Images in a 73-year-old male patient with invasive adenocarcinoma (arrows) in the left lower lobe. Thin-section coronal multiplanar reconstruction image and quantitatively assessed whole-lung perfusion CT image (left) displayed as total perfusion map (right; combination of pulmonary arterial blood supply and systemic arterial blood supply from bronchial artery). Invasive adenocarcinoma (arrows) appears as part-solid nodule and decreased perfusion area compared with normal lungs. In addition, solid component shows relatively higher perfusion than ground-glass opacity.
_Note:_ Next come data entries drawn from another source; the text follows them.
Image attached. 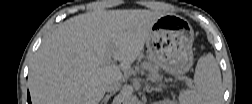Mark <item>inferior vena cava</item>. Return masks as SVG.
Here are the masks:
<instances>
[{"instance_id":"obj_1","label":"inferior vena cava","mask_w":252,"mask_h":104,"mask_svg":"<svg viewBox=\"0 0 252 104\" xmlns=\"http://www.w3.org/2000/svg\"><path fill=\"white\" fill-rule=\"evenodd\" d=\"M121 83L119 80H111L106 85V91L110 93H115L121 89Z\"/></svg>"}]
</instances>
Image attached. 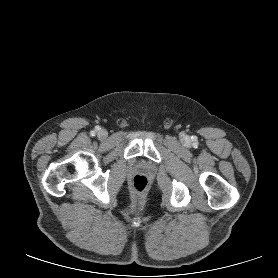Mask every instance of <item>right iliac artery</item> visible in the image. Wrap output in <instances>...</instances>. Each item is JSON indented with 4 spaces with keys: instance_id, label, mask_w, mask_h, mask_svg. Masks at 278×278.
<instances>
[{
    "instance_id": "obj_1",
    "label": "right iliac artery",
    "mask_w": 278,
    "mask_h": 278,
    "mask_svg": "<svg viewBox=\"0 0 278 278\" xmlns=\"http://www.w3.org/2000/svg\"><path fill=\"white\" fill-rule=\"evenodd\" d=\"M98 129H99V128H98ZM91 135L94 136V135H95V131H92V132H91Z\"/></svg>"
}]
</instances>
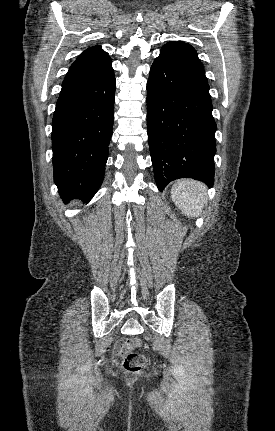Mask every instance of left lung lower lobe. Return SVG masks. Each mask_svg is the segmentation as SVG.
<instances>
[{
  "label": "left lung lower lobe",
  "mask_w": 275,
  "mask_h": 431,
  "mask_svg": "<svg viewBox=\"0 0 275 431\" xmlns=\"http://www.w3.org/2000/svg\"><path fill=\"white\" fill-rule=\"evenodd\" d=\"M205 72L182 49L164 45L147 82V129L157 187L178 178L212 186L216 123Z\"/></svg>",
  "instance_id": "1"
}]
</instances>
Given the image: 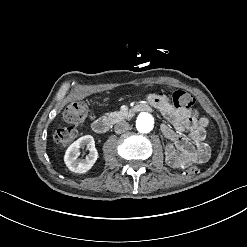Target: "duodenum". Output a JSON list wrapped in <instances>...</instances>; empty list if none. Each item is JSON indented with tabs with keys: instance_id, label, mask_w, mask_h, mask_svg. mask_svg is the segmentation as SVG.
I'll use <instances>...</instances> for the list:
<instances>
[{
	"instance_id": "duodenum-1",
	"label": "duodenum",
	"mask_w": 247,
	"mask_h": 247,
	"mask_svg": "<svg viewBox=\"0 0 247 247\" xmlns=\"http://www.w3.org/2000/svg\"><path fill=\"white\" fill-rule=\"evenodd\" d=\"M150 108L145 104H138L126 112L127 117H131L133 113L138 111H149ZM112 121L109 118H98L92 122V129L94 132L102 134L111 129Z\"/></svg>"
}]
</instances>
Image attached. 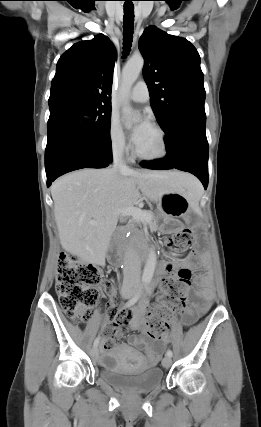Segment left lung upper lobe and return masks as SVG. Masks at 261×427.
I'll return each instance as SVG.
<instances>
[{"mask_svg": "<svg viewBox=\"0 0 261 427\" xmlns=\"http://www.w3.org/2000/svg\"><path fill=\"white\" fill-rule=\"evenodd\" d=\"M139 50L145 59L143 76L150 103L163 130L183 112L205 113L200 56L188 40L152 26L144 30Z\"/></svg>", "mask_w": 261, "mask_h": 427, "instance_id": "left-lung-upper-lobe-1", "label": "left lung upper lobe"}]
</instances>
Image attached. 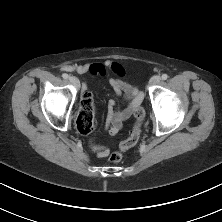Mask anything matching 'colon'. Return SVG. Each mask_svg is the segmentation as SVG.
<instances>
[{"label":"colon","mask_w":222,"mask_h":222,"mask_svg":"<svg viewBox=\"0 0 222 222\" xmlns=\"http://www.w3.org/2000/svg\"><path fill=\"white\" fill-rule=\"evenodd\" d=\"M116 67L115 65L113 66ZM95 116V108L92 94L88 91L83 92L80 102V110L76 118V128L81 134H88L92 128ZM145 117V111L139 107L135 111L136 124L130 136L120 143V149L125 151L137 144L141 135V125ZM122 159L121 152H114L110 155L109 160L113 163L119 162Z\"/></svg>","instance_id":"1"}]
</instances>
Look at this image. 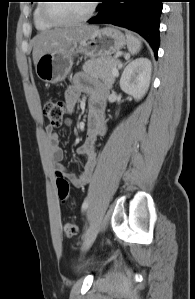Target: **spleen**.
Instances as JSON below:
<instances>
[{
	"mask_svg": "<svg viewBox=\"0 0 195 299\" xmlns=\"http://www.w3.org/2000/svg\"><path fill=\"white\" fill-rule=\"evenodd\" d=\"M126 38H127V48H128V51L132 54V55H135L137 54L141 47H142V42L141 40L132 35L131 33H126Z\"/></svg>",
	"mask_w": 195,
	"mask_h": 299,
	"instance_id": "spleen-1",
	"label": "spleen"
}]
</instances>
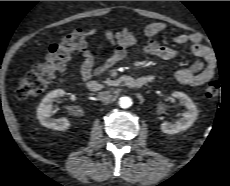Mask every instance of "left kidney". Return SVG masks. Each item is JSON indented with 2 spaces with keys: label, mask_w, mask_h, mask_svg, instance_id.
<instances>
[{
  "label": "left kidney",
  "mask_w": 230,
  "mask_h": 186,
  "mask_svg": "<svg viewBox=\"0 0 230 186\" xmlns=\"http://www.w3.org/2000/svg\"><path fill=\"white\" fill-rule=\"evenodd\" d=\"M172 96L177 98L187 110L182 114V118L173 123L163 122L161 130L167 134H176L188 129L198 117V109L193 101L183 92H173Z\"/></svg>",
  "instance_id": "1"
}]
</instances>
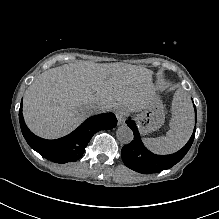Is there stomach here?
<instances>
[{
	"instance_id": "stomach-1",
	"label": "stomach",
	"mask_w": 219,
	"mask_h": 219,
	"mask_svg": "<svg viewBox=\"0 0 219 219\" xmlns=\"http://www.w3.org/2000/svg\"><path fill=\"white\" fill-rule=\"evenodd\" d=\"M141 134H148L159 129L165 120L164 106L156 94L140 111L134 112Z\"/></svg>"
}]
</instances>
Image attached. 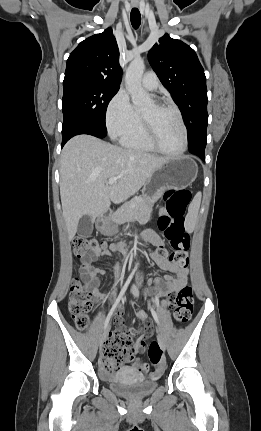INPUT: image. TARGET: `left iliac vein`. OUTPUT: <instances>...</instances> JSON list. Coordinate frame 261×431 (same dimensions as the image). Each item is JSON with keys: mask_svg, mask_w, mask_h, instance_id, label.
I'll use <instances>...</instances> for the list:
<instances>
[{"mask_svg": "<svg viewBox=\"0 0 261 431\" xmlns=\"http://www.w3.org/2000/svg\"><path fill=\"white\" fill-rule=\"evenodd\" d=\"M131 292L134 295V297H137L139 295L138 288L135 285L132 287ZM157 338H158V342H159L161 348L163 350H166L165 339H164V337H163V335H162L161 332H158Z\"/></svg>", "mask_w": 261, "mask_h": 431, "instance_id": "obj_1", "label": "left iliac vein"}]
</instances>
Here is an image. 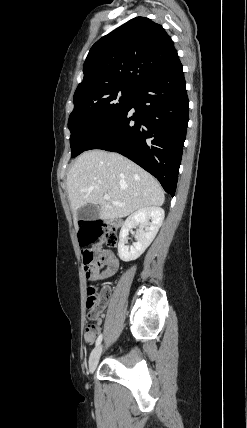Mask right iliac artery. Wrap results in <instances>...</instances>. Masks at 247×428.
Instances as JSON below:
<instances>
[{"instance_id":"right-iliac-artery-1","label":"right iliac artery","mask_w":247,"mask_h":428,"mask_svg":"<svg viewBox=\"0 0 247 428\" xmlns=\"http://www.w3.org/2000/svg\"><path fill=\"white\" fill-rule=\"evenodd\" d=\"M102 341V334H100L96 340V346H98Z\"/></svg>"}]
</instances>
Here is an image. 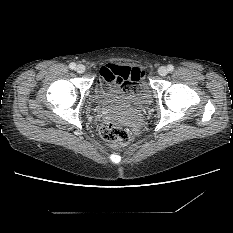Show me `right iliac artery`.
<instances>
[{
    "mask_svg": "<svg viewBox=\"0 0 233 233\" xmlns=\"http://www.w3.org/2000/svg\"><path fill=\"white\" fill-rule=\"evenodd\" d=\"M69 67H70L71 69H75L76 64H75L74 62H72V63L69 64Z\"/></svg>",
    "mask_w": 233,
    "mask_h": 233,
    "instance_id": "right-iliac-artery-1",
    "label": "right iliac artery"
}]
</instances>
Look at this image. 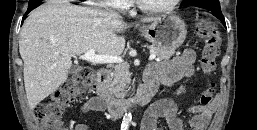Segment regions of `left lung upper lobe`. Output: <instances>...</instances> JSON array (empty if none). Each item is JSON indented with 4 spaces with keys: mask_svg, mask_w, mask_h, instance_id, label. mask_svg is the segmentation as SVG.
<instances>
[{
    "mask_svg": "<svg viewBox=\"0 0 257 130\" xmlns=\"http://www.w3.org/2000/svg\"><path fill=\"white\" fill-rule=\"evenodd\" d=\"M189 4H214V5H220L219 0H184L182 2V5H189Z\"/></svg>",
    "mask_w": 257,
    "mask_h": 130,
    "instance_id": "left-lung-upper-lobe-1",
    "label": "left lung upper lobe"
}]
</instances>
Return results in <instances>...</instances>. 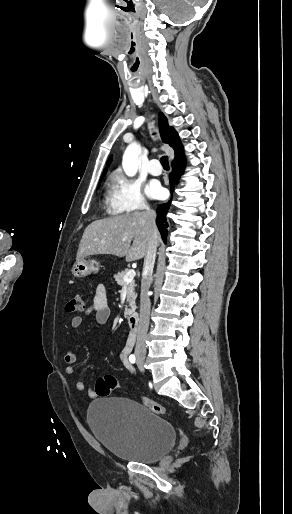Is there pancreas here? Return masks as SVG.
<instances>
[{"label": "pancreas", "mask_w": 292, "mask_h": 514, "mask_svg": "<svg viewBox=\"0 0 292 514\" xmlns=\"http://www.w3.org/2000/svg\"><path fill=\"white\" fill-rule=\"evenodd\" d=\"M127 272H129V270H123V272H119V274H115L114 278L117 282V284H119V286H127V302H129V306H130V310L129 308H126L125 310V316H129V314H132V312H134L136 306H135V300L137 298L136 296V292H135V280H132V282H129V284H126V282H124V278L127 274Z\"/></svg>", "instance_id": "obj_1"}]
</instances>
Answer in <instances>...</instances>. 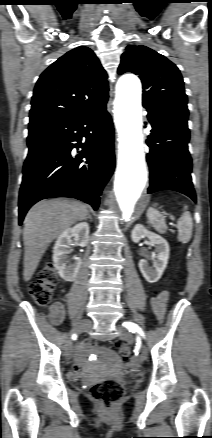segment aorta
Masks as SVG:
<instances>
[{
  "mask_svg": "<svg viewBox=\"0 0 212 438\" xmlns=\"http://www.w3.org/2000/svg\"><path fill=\"white\" fill-rule=\"evenodd\" d=\"M141 83L134 75L119 79L114 119L119 133L118 166L114 181L116 207L120 218L129 221L147 181L143 150Z\"/></svg>",
  "mask_w": 212,
  "mask_h": 438,
  "instance_id": "1",
  "label": "aorta"
}]
</instances>
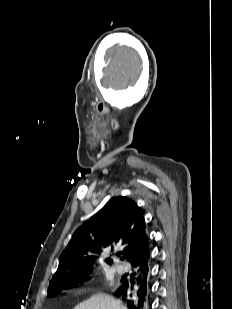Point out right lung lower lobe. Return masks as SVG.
<instances>
[{"label":"right lung lower lobe","instance_id":"right-lung-lower-lobe-1","mask_svg":"<svg viewBox=\"0 0 232 309\" xmlns=\"http://www.w3.org/2000/svg\"><path fill=\"white\" fill-rule=\"evenodd\" d=\"M149 259L150 253L132 264L134 276L122 278L121 286L114 293L129 309H149Z\"/></svg>","mask_w":232,"mask_h":309}]
</instances>
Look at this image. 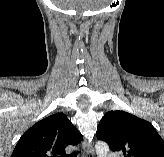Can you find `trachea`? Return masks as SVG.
Wrapping results in <instances>:
<instances>
[{
    "mask_svg": "<svg viewBox=\"0 0 164 157\" xmlns=\"http://www.w3.org/2000/svg\"><path fill=\"white\" fill-rule=\"evenodd\" d=\"M67 157H77V153H72V154H70V155L67 156Z\"/></svg>",
    "mask_w": 164,
    "mask_h": 157,
    "instance_id": "trachea-1",
    "label": "trachea"
}]
</instances>
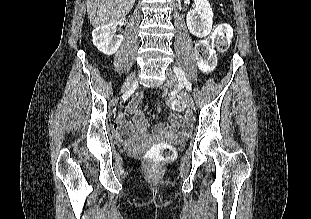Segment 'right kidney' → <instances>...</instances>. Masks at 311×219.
<instances>
[{
	"label": "right kidney",
	"instance_id": "1",
	"mask_svg": "<svg viewBox=\"0 0 311 219\" xmlns=\"http://www.w3.org/2000/svg\"><path fill=\"white\" fill-rule=\"evenodd\" d=\"M117 24L122 25L121 21L112 22L100 27H97L92 32L93 44L97 49L106 54H114L120 47L123 37L122 35H114L112 29L116 27Z\"/></svg>",
	"mask_w": 311,
	"mask_h": 219
}]
</instances>
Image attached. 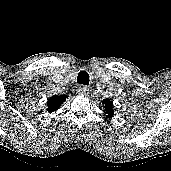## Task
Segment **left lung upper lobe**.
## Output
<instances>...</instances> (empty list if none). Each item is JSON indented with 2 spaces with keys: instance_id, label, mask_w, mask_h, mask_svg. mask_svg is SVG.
I'll list each match as a JSON object with an SVG mask.
<instances>
[{
  "instance_id": "obj_1",
  "label": "left lung upper lobe",
  "mask_w": 171,
  "mask_h": 171,
  "mask_svg": "<svg viewBox=\"0 0 171 171\" xmlns=\"http://www.w3.org/2000/svg\"><path fill=\"white\" fill-rule=\"evenodd\" d=\"M103 104L105 107V114H107V117H112L114 115L112 102L110 100H103Z\"/></svg>"
}]
</instances>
Whole-lung perfusion map was generated from two dynamic contrast-enhanced area-detector CT data sets by using our proprietary software.

Figure 9:

Raw perfusion coronal MRI scan from a movie by using the differential subsampling with Cartesian ordering technique (water images) after the bolus administration of contrast material (Multihance; Bracco) shows the dextrophase and levophase of cardiovascular, pulmonary, and great vessel contrast enhancement (arrows).

Figure 10:

Demonstration of gas diffusion block in interstitial lung disease. Xenon 129 (¹²⁹Xe) gas is soluble in the tissue and plasma and red blood cells (RBCs) from the alveolar airspace into the tissue-capillary interface. This results in measurable chemical shifts for the tissue and plasma and red blood cell compartments approximately 200 ppm downfield from the gas resonance (upper right). Spectroscopic imaging can be fused with anatomic ultrashort echo time (UTE) images (lower left) in fibrotic lung disease to demonstrate diffusion block in which the tissues and plasma take up the ¹²⁹Xe homogeneously (lower middle), but red blood cell uptake is heterogeneous (lower right) or not present (lower row arrows) in a region of apparent honeycombing. (Upper left image used with permission from reference 111).

Figure 11:

Still image capture from four-dimensional flow MRI movie file shows the right ventricular outflow track (yellow arrow) and the left ventricular outflow track (orange arrow).

Figure 12:

Artificial intelligence–based automatic quantification of regional disease pattern on CT images. A, The original image and, B, parametric map of thin-section CT of interstitial lung disease show that deep learning–based automatic quantification of local disease pattern is possible. Red on the parametric map represents the areas of honeycombing; yellow, reticulation; and green, ground-glass opacity.